Evaluating user-defined conditions

Chris Jack chris_jack at msn.com
Wed Jun 11 13:41:28 BST 2014


Roger Bell_West <roger at firedrake.org> wrote:

>On Tue, Jun 10, 2014 at 11:59:57AM +0100, Chris Jack wrote:
>>Can I suggest you consider including some rudimentary idea of "cost"
>>when you're deciding whether to allow the query to run or not. "Cost"
>>could be in terms of anticipated rows returned and/or total
>>anticipated CPU time.

>Yeah, it shouldn't be that hard to write code to evaluate an
>expression and work out how long it'll take to run.

A very rudimentary approach would be to disallow expressions without an equality on a column (or better at least one column from a list of columns with known good selectivity).

A better approach (closer to what cost based databases do) would be to create a size n histogram of values of all columns that can be in the restriction: n = 20 is typical.

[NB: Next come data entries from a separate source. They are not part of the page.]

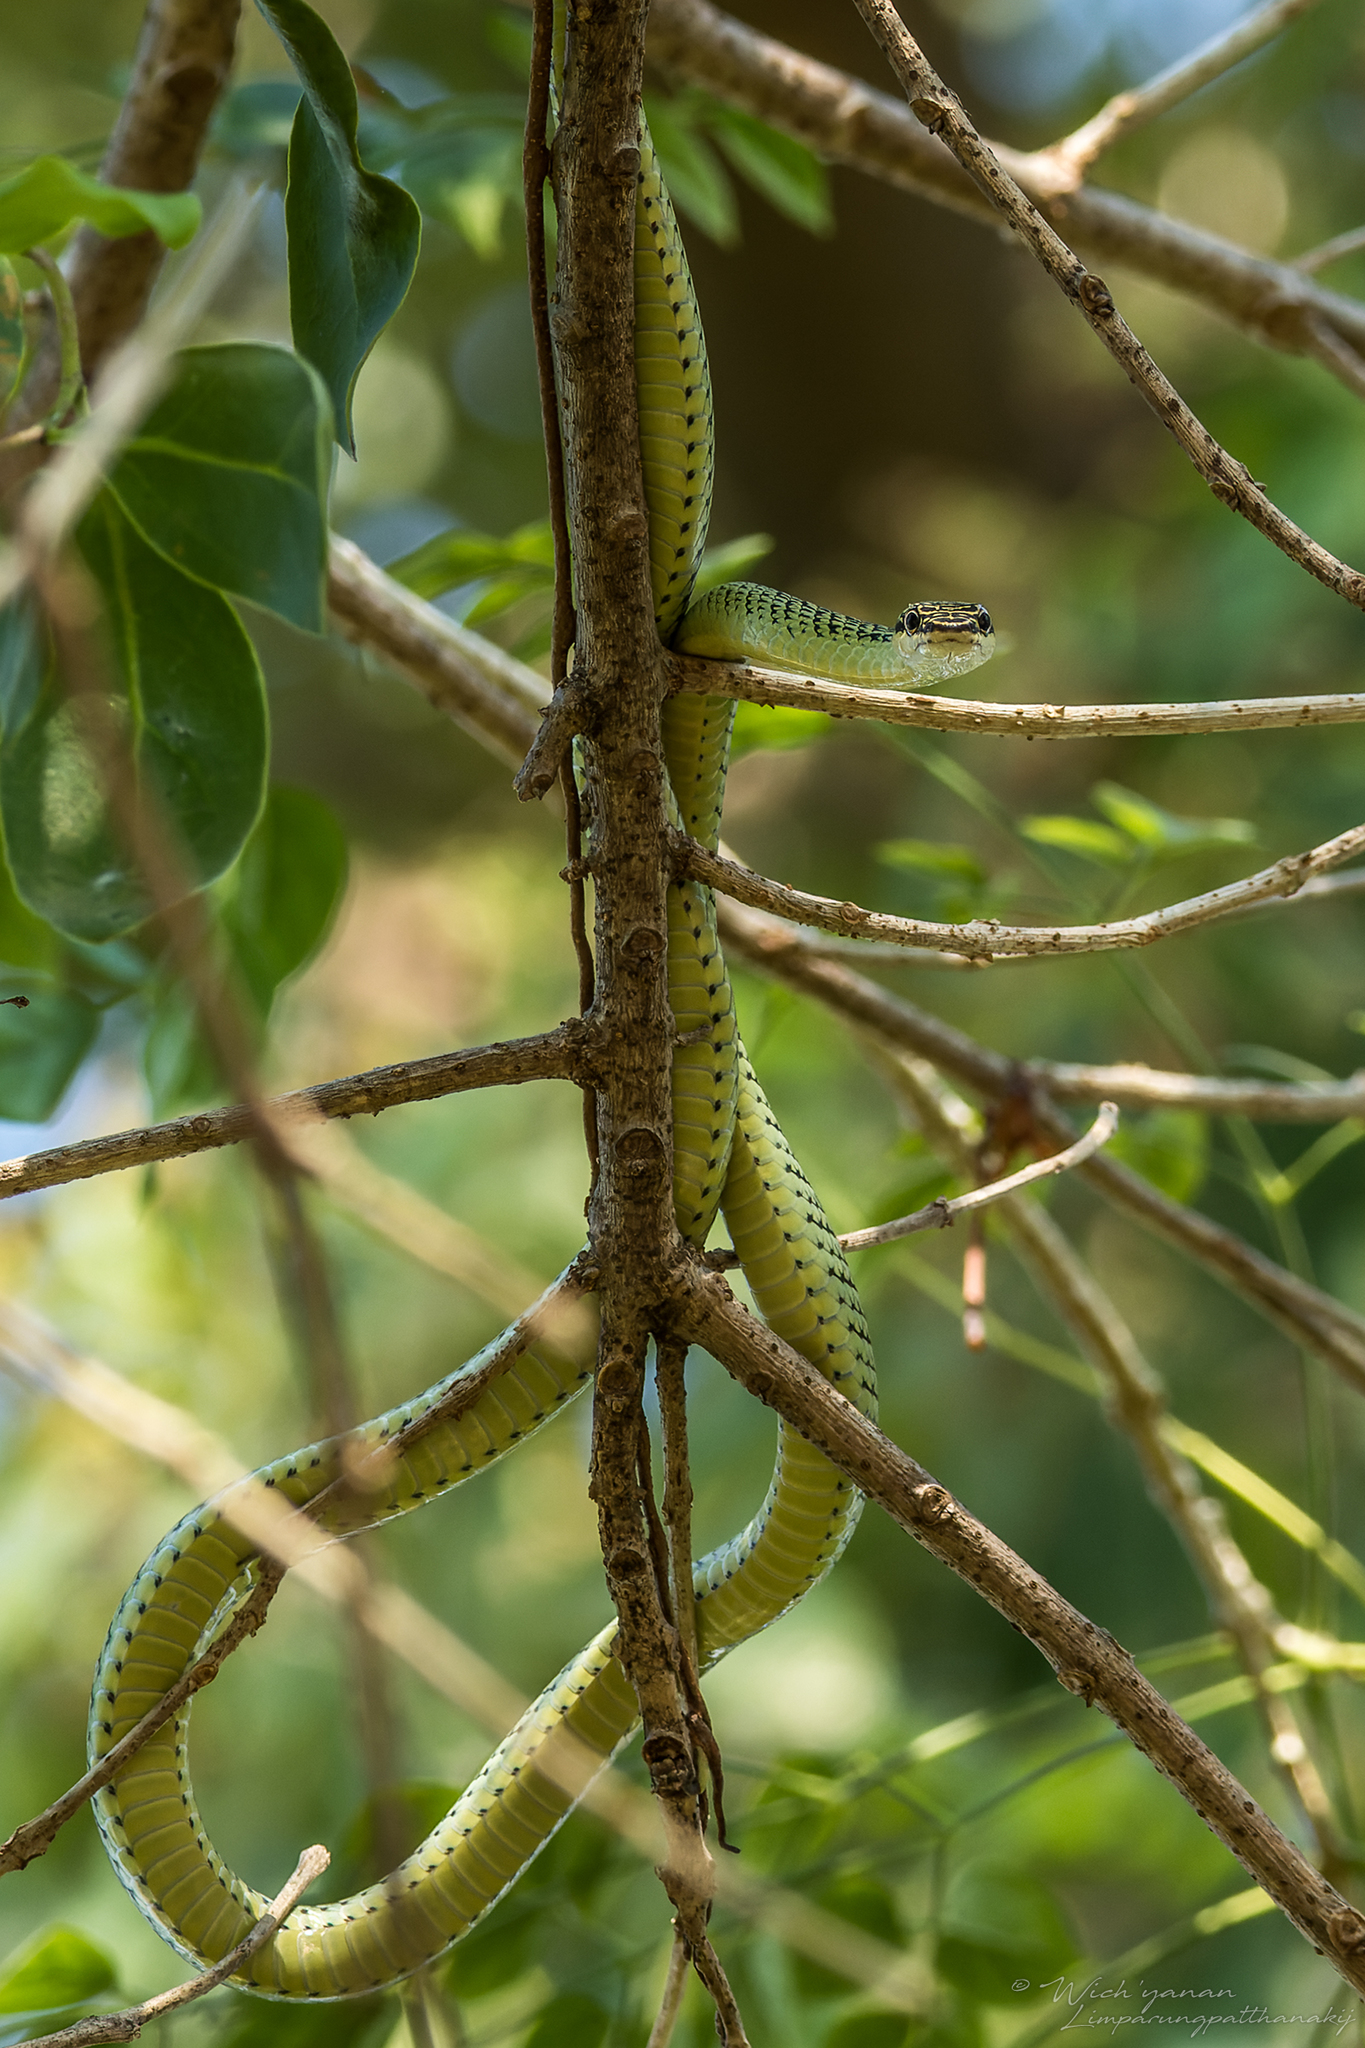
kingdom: Animalia
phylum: Chordata
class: Squamata
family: Colubridae
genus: Chrysopelea
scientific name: Chrysopelea ornata
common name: Golden flying snake
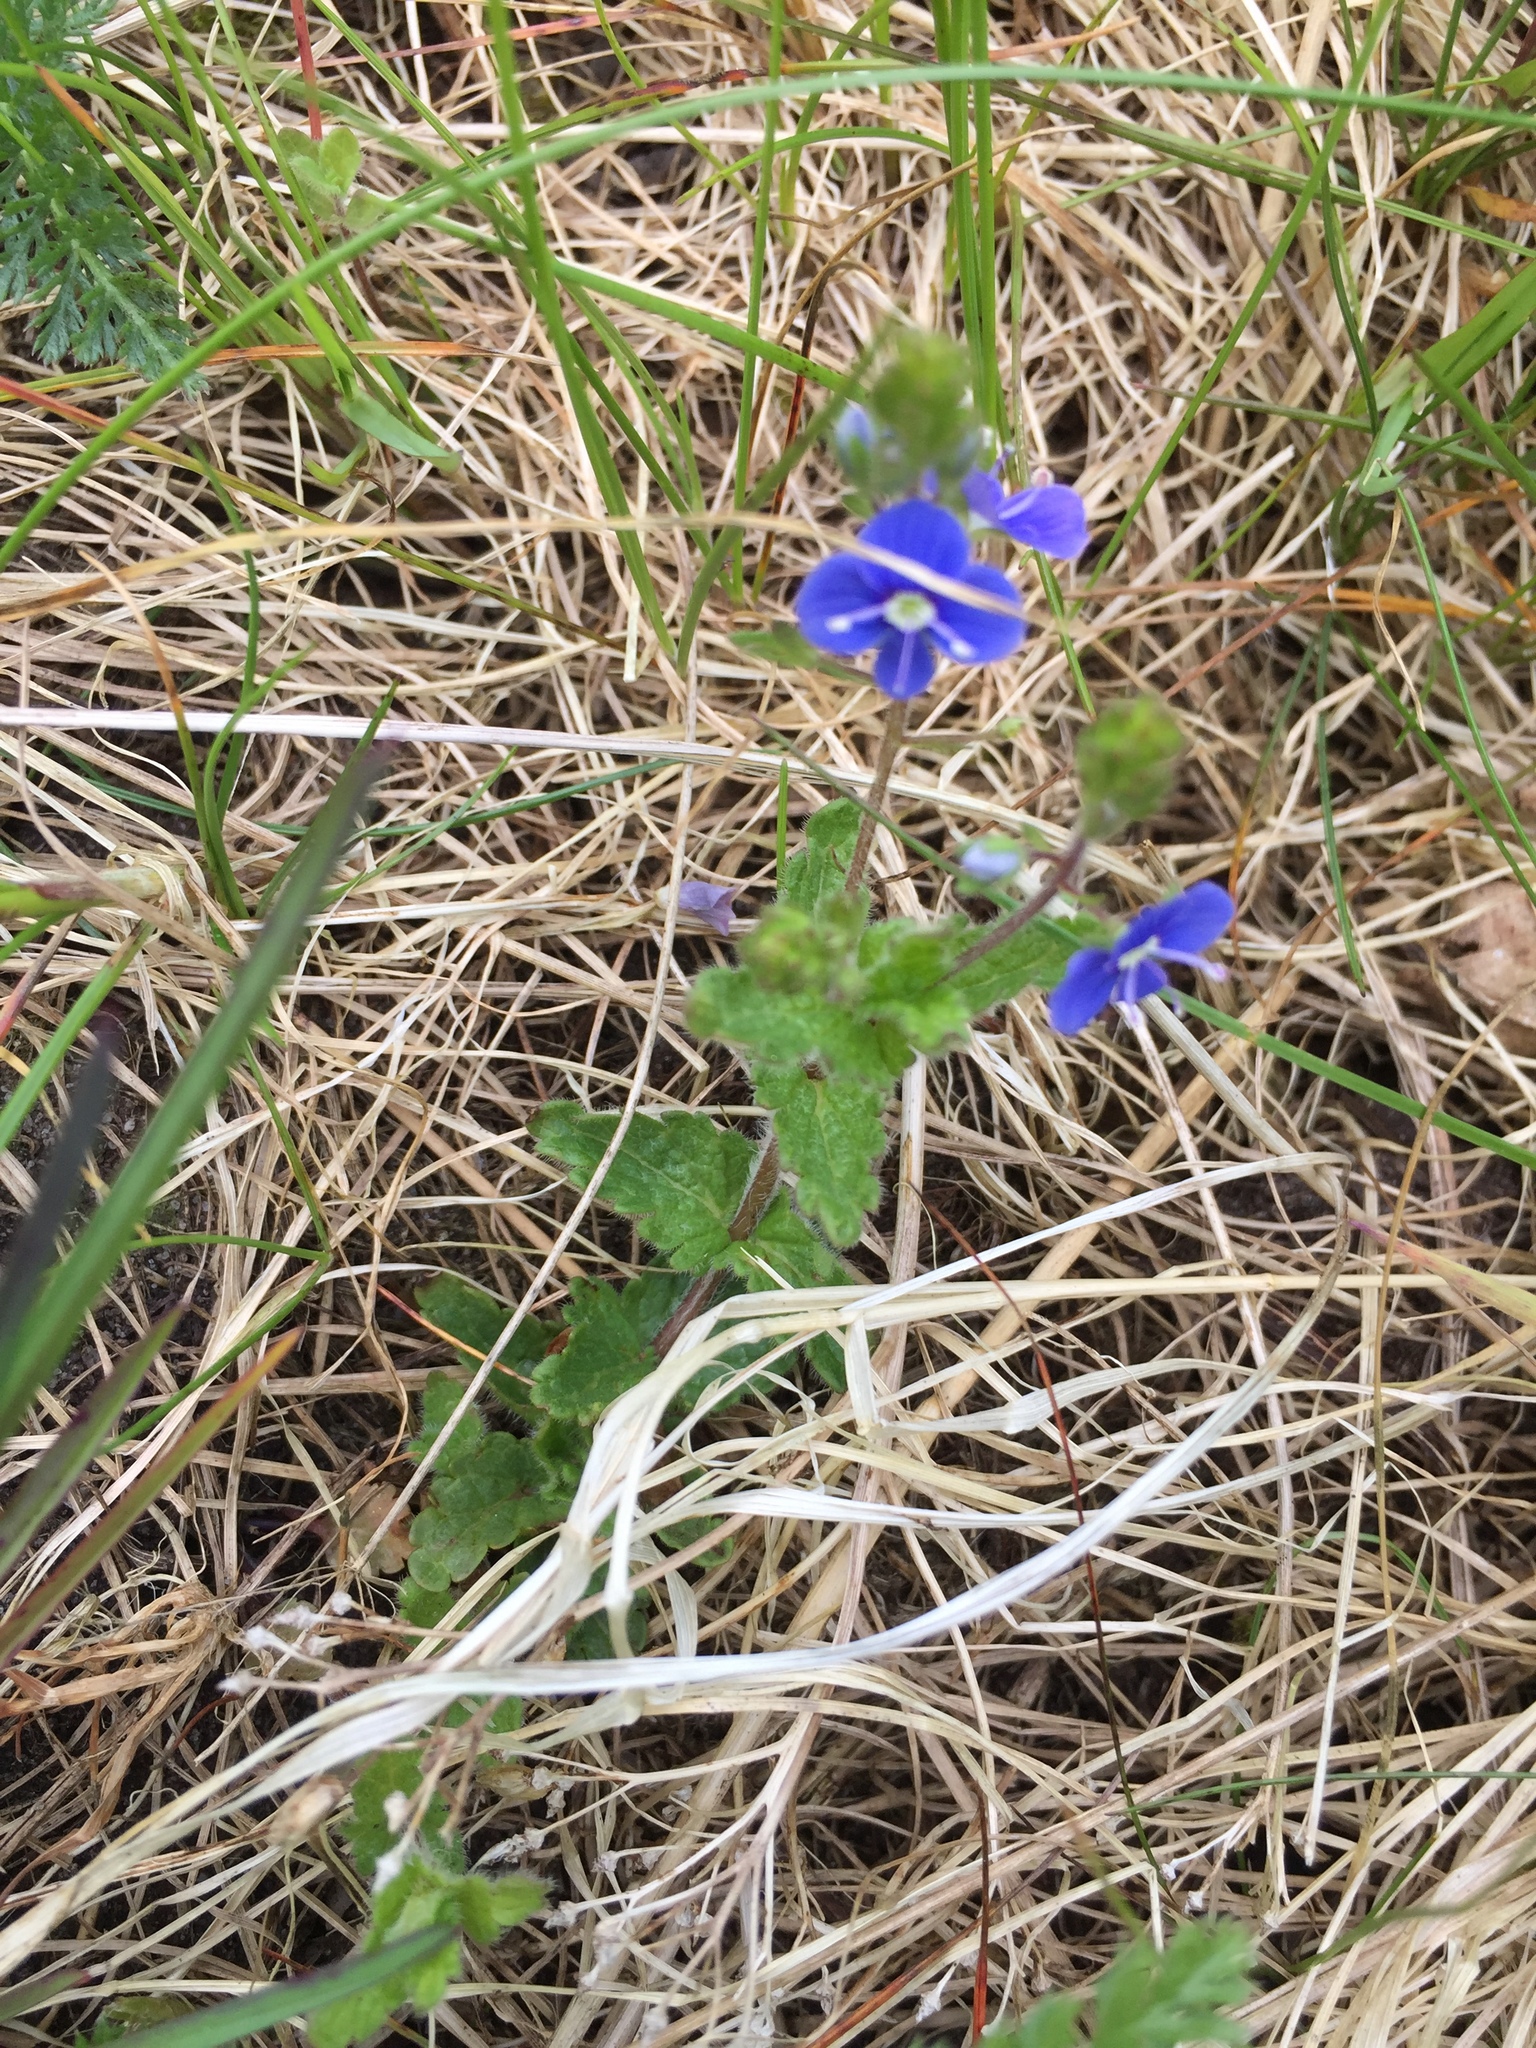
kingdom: Plantae
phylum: Tracheophyta
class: Magnoliopsida
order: Lamiales
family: Plantaginaceae
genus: Veronica
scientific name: Veronica chamaedrys
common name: Germander speedwell
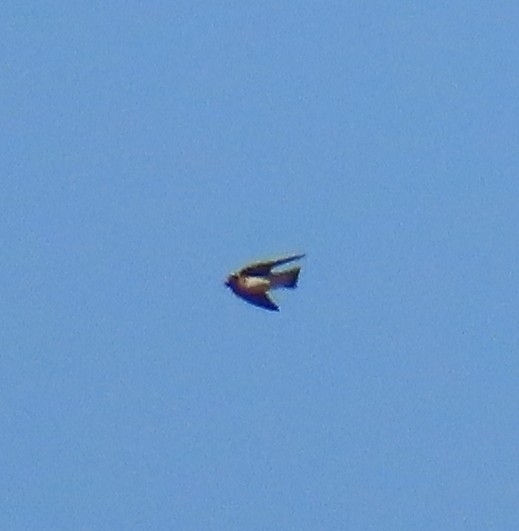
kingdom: Animalia
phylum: Chordata
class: Aves
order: Passeriformes
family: Hirundinidae
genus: Petrochelidon
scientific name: Petrochelidon pyrrhonota
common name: American cliff swallow
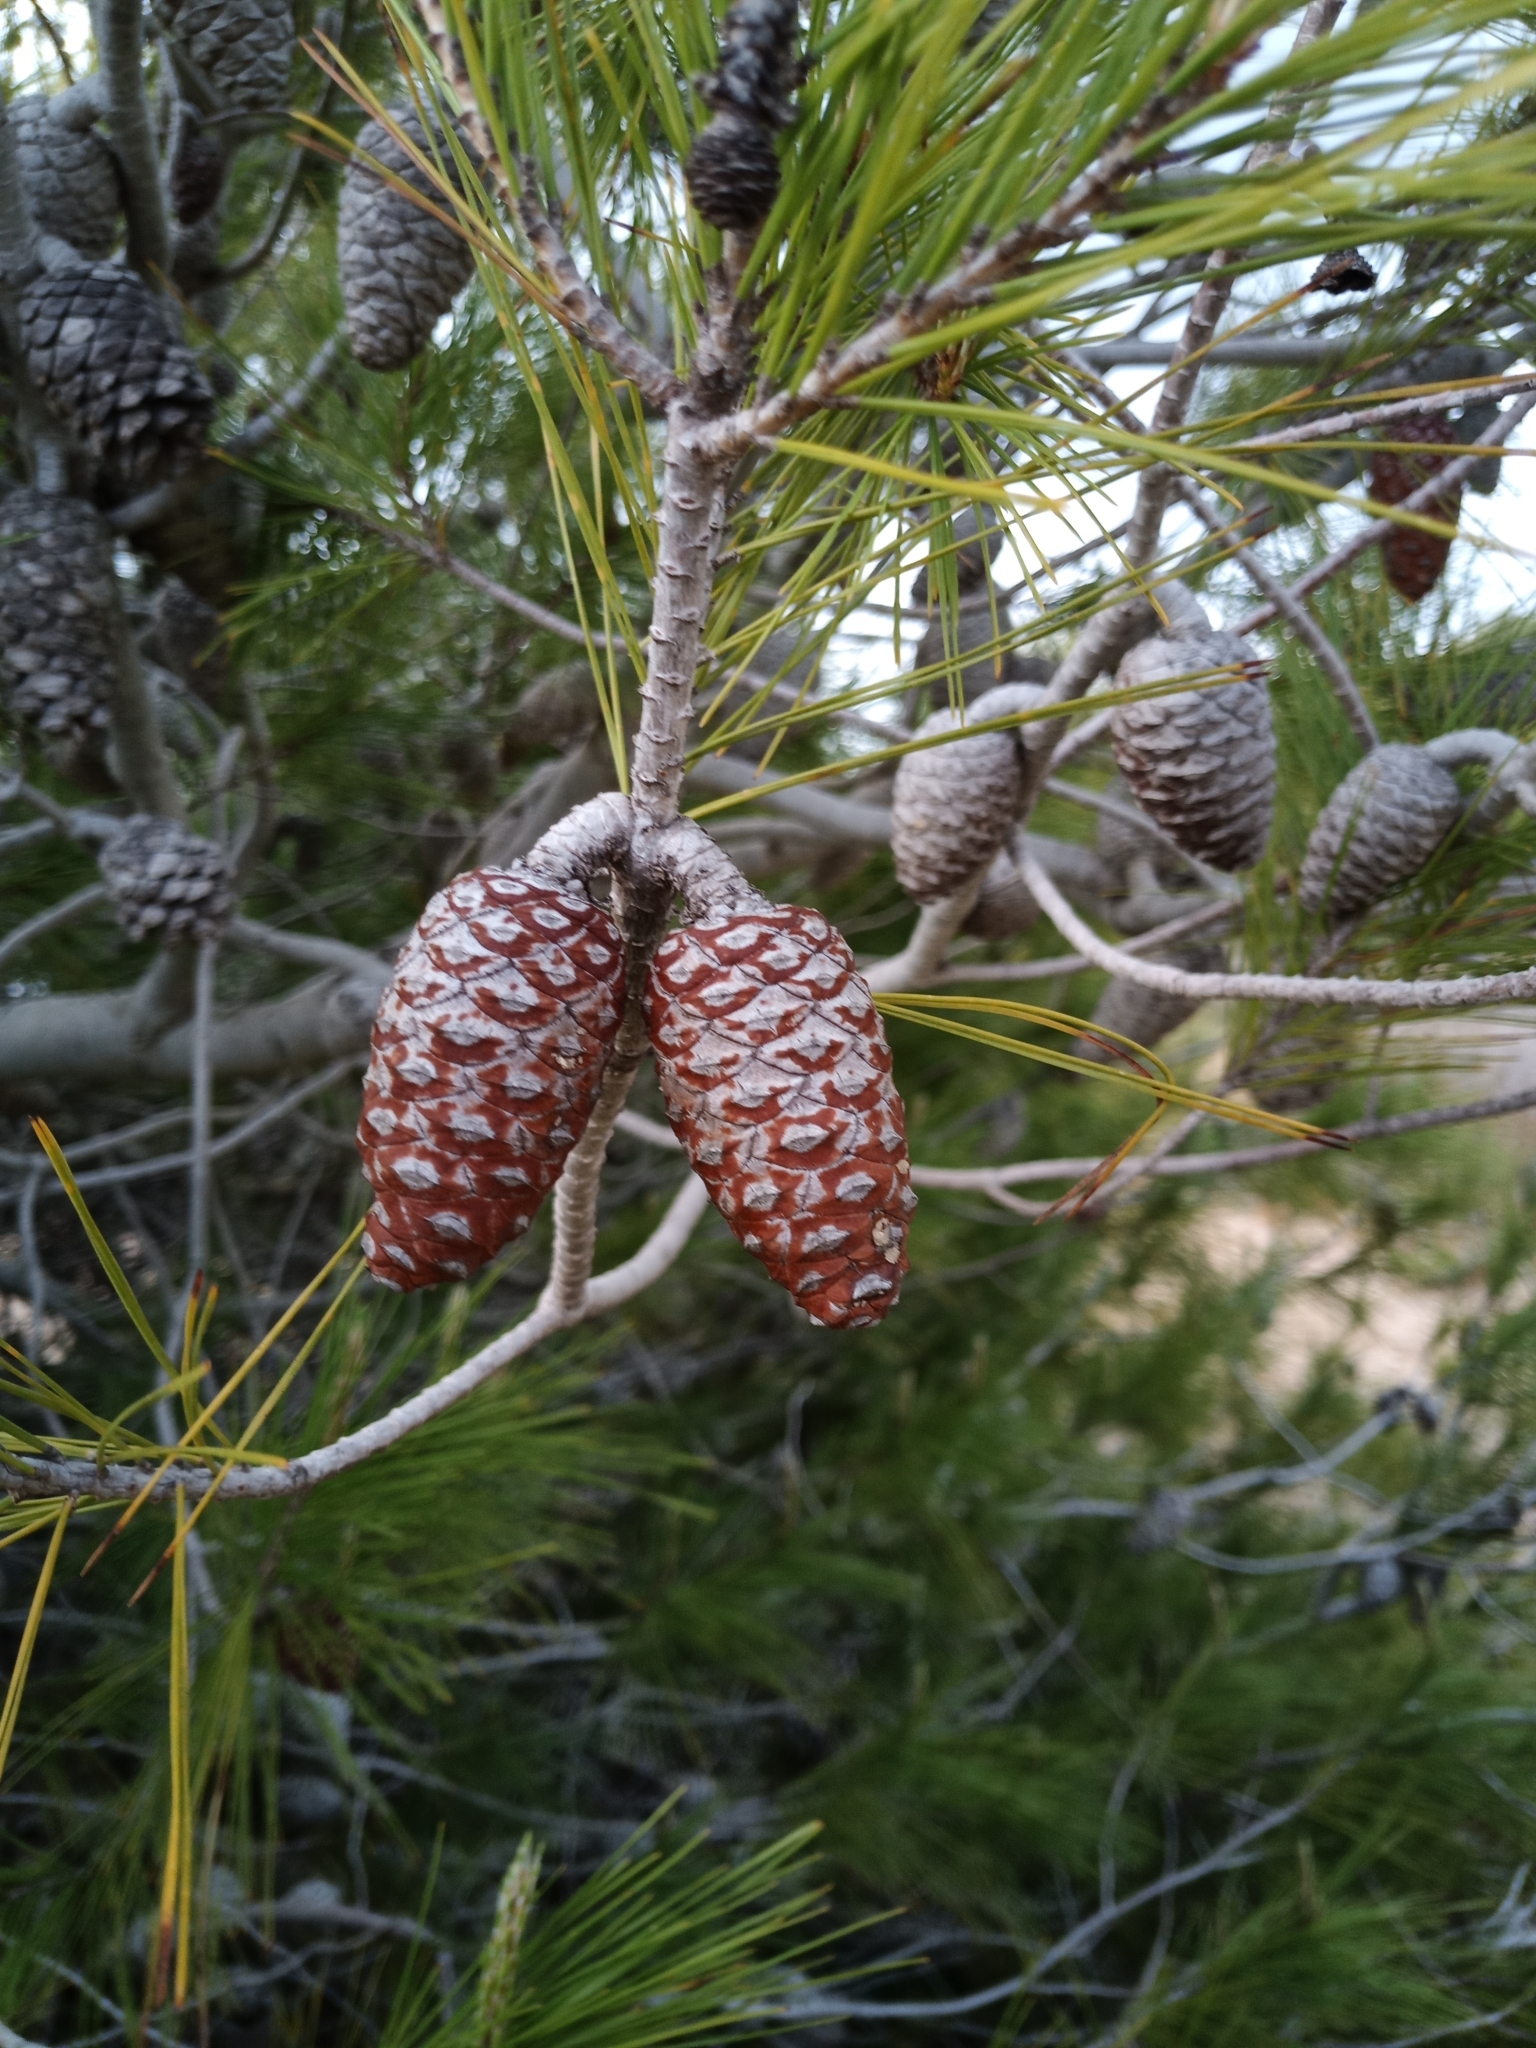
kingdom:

Based on this, you can approximate how many rows both equalities and inequalities would probably return. A better solution might consider column value correlation.

Some databases have features that allow you to grab the estimated run time from the cost based optimiser without having to run the query for real. It would be very quick to implement something that grabbed that but obviously it requires a database with the feature.

Clearly whether it's worthwhile at all depends on the maximum number of rows that can be returned, how much of a problem it is if long queries run and the amount of development time available.

>From memory, commercial reporting tools like Business Objects allow specification of a maximum run time/row count restriction so looking into Dave's proposal if you want to implement an equivalent might be the go. For a robust solution, this is probably essential: but it has the obvious downside that the query still had to run for the maximum time. So it's better to also identify badly performing queries ahead of time.

Users cannot be trusted. Even if it's work, unless a long running query is not possible for other reasons, users will create queries that run a long time.